#### Data excerpts:
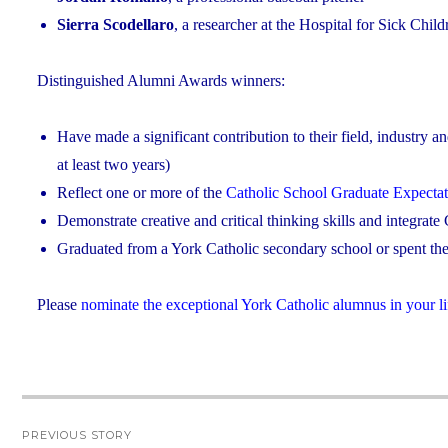
Sierra Scodellaro
, a researcher at the Hospital for Sick Chil
Distinguished Alumni Awards winners:
Have made a significant contribution to their field, industry a
at least two years)
Reflect one or more of the
Catholic School Graduate Expectat
Demonstrate creative and critical thinking skills and integrate C
Graduated from a York Catholic secondary school or spent the 
Please
nominate the exceptional York Catholic alumnus in your li
Post
PREVIOUS STORY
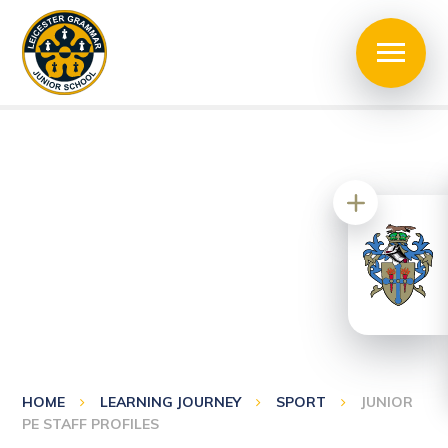
HOME
LEARNING JOURNEY
SPORT
JUNIOR
PE STAFF PROFILES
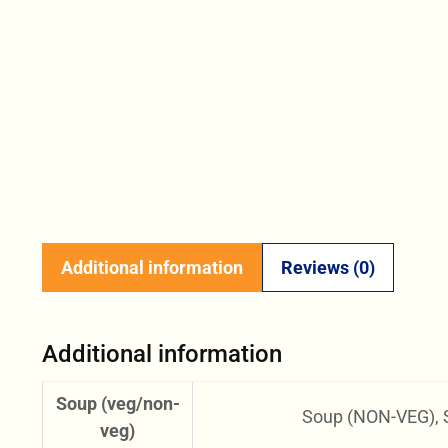
Additional information
Reviews (0)
Additional information
Soup (veg/non-
Soup (NON-VEG), 
veg)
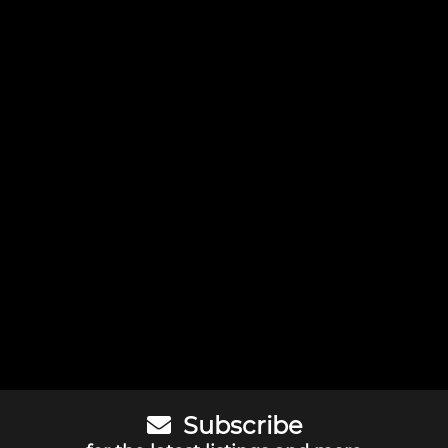
Subscribe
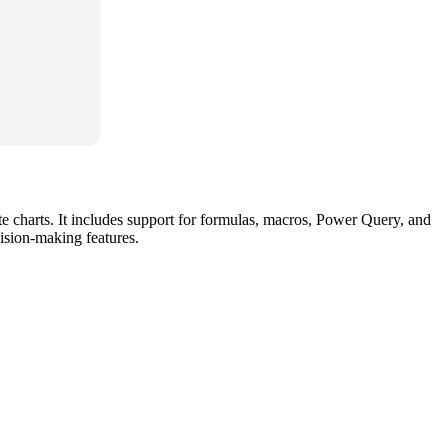
ate charts. It includes support for formulas, macros, Power Query, and
ision-making features.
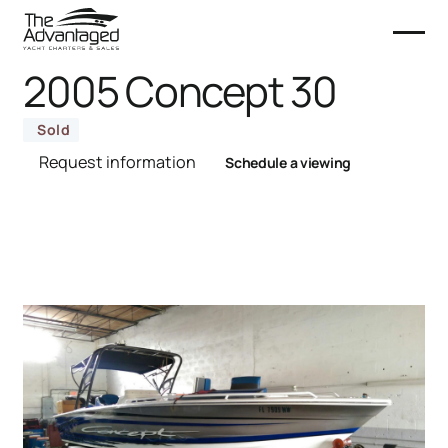
2005 Concept 30
Sold
Request information
Schedule a viewing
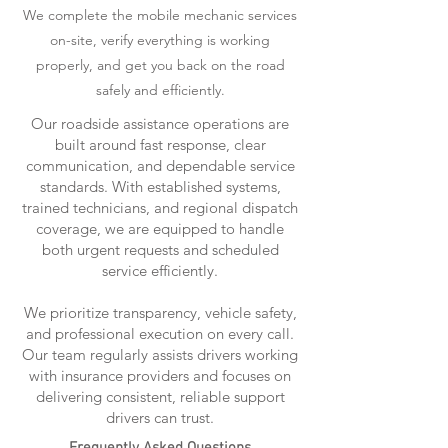
We complete the mobile mechanic services
on-site, verify everything is working
properly, and get you back on the road
safely and efficiently.
Our roadside assistance operations are
built around fast response, clear
communication, and dependable service
standards. With established systems,
trained technicians, and regional dispatch
coverage, we are equipped to handle
both urgent requests and scheduled
service efficiently.
We prioritize transparency, vehicle safety,
and professional execution on every call.
Our team regularly assists drivers working
with insurance providers and focuses on
delivering consistent, reliable support
drivers can trust.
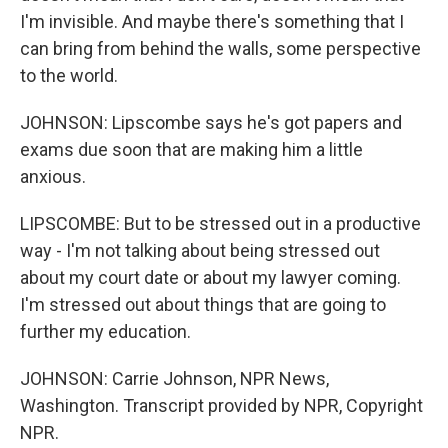
I'm invisible. And maybe there's something that I
can bring from behind the walls, some perspective
to the world.
JOHNSON: Lipscombe says he's got papers and
exams due soon that are making him a little
anxious.
LIPSCOMBE: But to be stressed out in a productive
way - I'm not talking about being stressed out
about my court date or about my lawyer coming.
I'm stressed out about things that are going to
further my education.
JOHNSON: Carrie Johnson, NPR News,
Washington. Transcript provided by NPR, Copyright
NPR.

#### Problem requirements:
Lines that include the word "Catholic" are to be extracted from the data above.

#### Exercise result:
Catholic School Graduate Expectat
Graduated from a York Catholic secondary school or spent the 
nominate the exceptional York Catholic alumnus in your li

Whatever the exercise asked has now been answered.